TEXT
Start of Block

When CurlMix co-founder Kim Lewis delivered a video appeal to her community this month, her words weren’t about expansion or the next big launch. Instead, she issued an urgent request: help save the company.
The Chicago-based clean hair-care brand — once hailed as a Black-owned success story — now says it must secure 20,000 orders in the next 60 days to avoid shutting down. Lewis cites soaring ingredient, shipping and tariff costs, drying up capital, and a radically downsized staff.
“This has been the most difficult year in business. … Our team went from size 40 to 14,” she said. “We need 20,000 orders in the next 60 days. I just need help one last time.”

Once Soaring, Now Stalled
CurlMix’s trajectory seemed unstoppable.
After appearing on Shark Tank in 2019 (where the founders rejected a $400K for 20% deal), the brand turned to equity crowdfunding and raised millions — over $3 million in 2021 alone.
It grew from a niche DIY-box into a full hair-care line, landed in retail, and positioned itself as a model for community-driven entrepreneurship. But now, even Kims’s transparency and base of backers aren’t enough to offset current headwinds.
Why This Crisis Signals a Bigger Problem
1. Black-owned brands face structural funding disadvantages.
Lewis has long spoken out about how traditional venture capital largely excludes Black women. CurlMix’s turn to crowdfunding was both innovative and necessary — but crowdfunding alone wasn’t enough to carry the business through turbulent times.
2. Consumer goods brands are squeezed by costs.
Lewis blamed rising ingredient costs, slowing shipping, and tariffs as key pressures. These are not isolated issues — beauty-care startups are contending with global supply-chain disruptions, inflation and margin pressure across the board.
3. “Community purchase” as survival tactic underlines fragility.
CurlMix’s campaign asks supporters to buy a $100 “Protect CurlMix Bundle” to help keep the business alive. That approach — self-funding via loyal customers — illustrates how much more precarious the position is when other capital is unavailable.
What Comes Next?

End of Block

PROBLEM SET
**1.** Translate this sentence from the article on CurlMix into Spanish: "It grew from a niche DIY-box into a full hair-care line, landed in retail, and positioned itself as a model for community-driven entrepreneurship."
**2.** Write the next section of the article on CurlMix's fight to stay open, under its final heading, "What Comes Next?"

INFORMATION SHOWN

Start of Block

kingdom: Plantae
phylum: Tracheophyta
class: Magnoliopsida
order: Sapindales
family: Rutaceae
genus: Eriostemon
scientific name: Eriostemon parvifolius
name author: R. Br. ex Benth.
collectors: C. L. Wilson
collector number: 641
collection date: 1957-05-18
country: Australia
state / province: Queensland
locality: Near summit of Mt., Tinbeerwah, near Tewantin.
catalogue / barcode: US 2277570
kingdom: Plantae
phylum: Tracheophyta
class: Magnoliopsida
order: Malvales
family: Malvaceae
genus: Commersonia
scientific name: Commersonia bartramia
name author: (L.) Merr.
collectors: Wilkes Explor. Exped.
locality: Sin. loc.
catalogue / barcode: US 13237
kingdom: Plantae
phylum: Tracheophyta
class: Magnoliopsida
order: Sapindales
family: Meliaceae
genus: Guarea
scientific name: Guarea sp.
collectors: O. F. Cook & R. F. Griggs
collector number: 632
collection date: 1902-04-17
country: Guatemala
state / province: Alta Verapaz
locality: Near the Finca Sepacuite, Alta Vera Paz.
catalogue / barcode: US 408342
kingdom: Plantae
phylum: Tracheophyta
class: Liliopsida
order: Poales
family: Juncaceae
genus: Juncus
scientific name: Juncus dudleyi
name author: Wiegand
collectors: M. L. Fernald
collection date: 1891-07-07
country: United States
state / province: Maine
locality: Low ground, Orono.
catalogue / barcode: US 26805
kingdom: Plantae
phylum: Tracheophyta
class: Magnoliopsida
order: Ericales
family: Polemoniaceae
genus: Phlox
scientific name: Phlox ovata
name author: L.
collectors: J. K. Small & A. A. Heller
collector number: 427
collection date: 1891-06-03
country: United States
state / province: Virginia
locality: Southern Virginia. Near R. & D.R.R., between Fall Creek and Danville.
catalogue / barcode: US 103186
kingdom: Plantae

End of Block

WRITTEN RESPONSES
**1.** Pasó de ser una caja DIY de nicho a una línea completa de cuidado capilar, llegó a las tiendas minoristas y se posicionó como un modelo de emprendimiento impulsado por la comunidad.

**2.**
- Short-term pinch: If CurlMix fails to hit its target, it risks layoffs, deeper cuts or even closure. That outcome would be a blow not just to this brand but to a much-needed narrative of Black-owned business success in beauty.
- Long-term reckoning: Brands like CurlMix may prompt a broader question: Can independent, Black-owned beauty startups survive the same market forces as major consumer-goods companies? If not, what structural changes are needed?
- Potential path forward: If CurlMix succeeds, the story becomes one of resilience. But Lewis’s message suggests she views this as “one last time” to keep the company alive — and that underscores how thin the margin for error is.
Why This Story Matters
CurlMix isn’t just another beauty brand — it has symbolised Black entrepreneurial possibility, community ownership and an alternative to traditional VC-backed models. Its current crisis raises alarm bells for a broader ecosystem: When a business with millions raised, national exposure and a loyal customer base still struggles to stay afloat, it starkly illustrates how much harder the climb is for Black-owned ventures.
As one investor advisor put it, “Crowdfunding was a brilliant workaround — but it doesn’t replace institutional capital when the market turns.”
For those watching, CurlMix’s outcome will be both a test of a business and a bellwether for Black-owned brands navigating a tougher terrain.
The next 60 days won’t just decide this company’s future, they may also reshape how we think about ownership, funding and survival in consumer goods.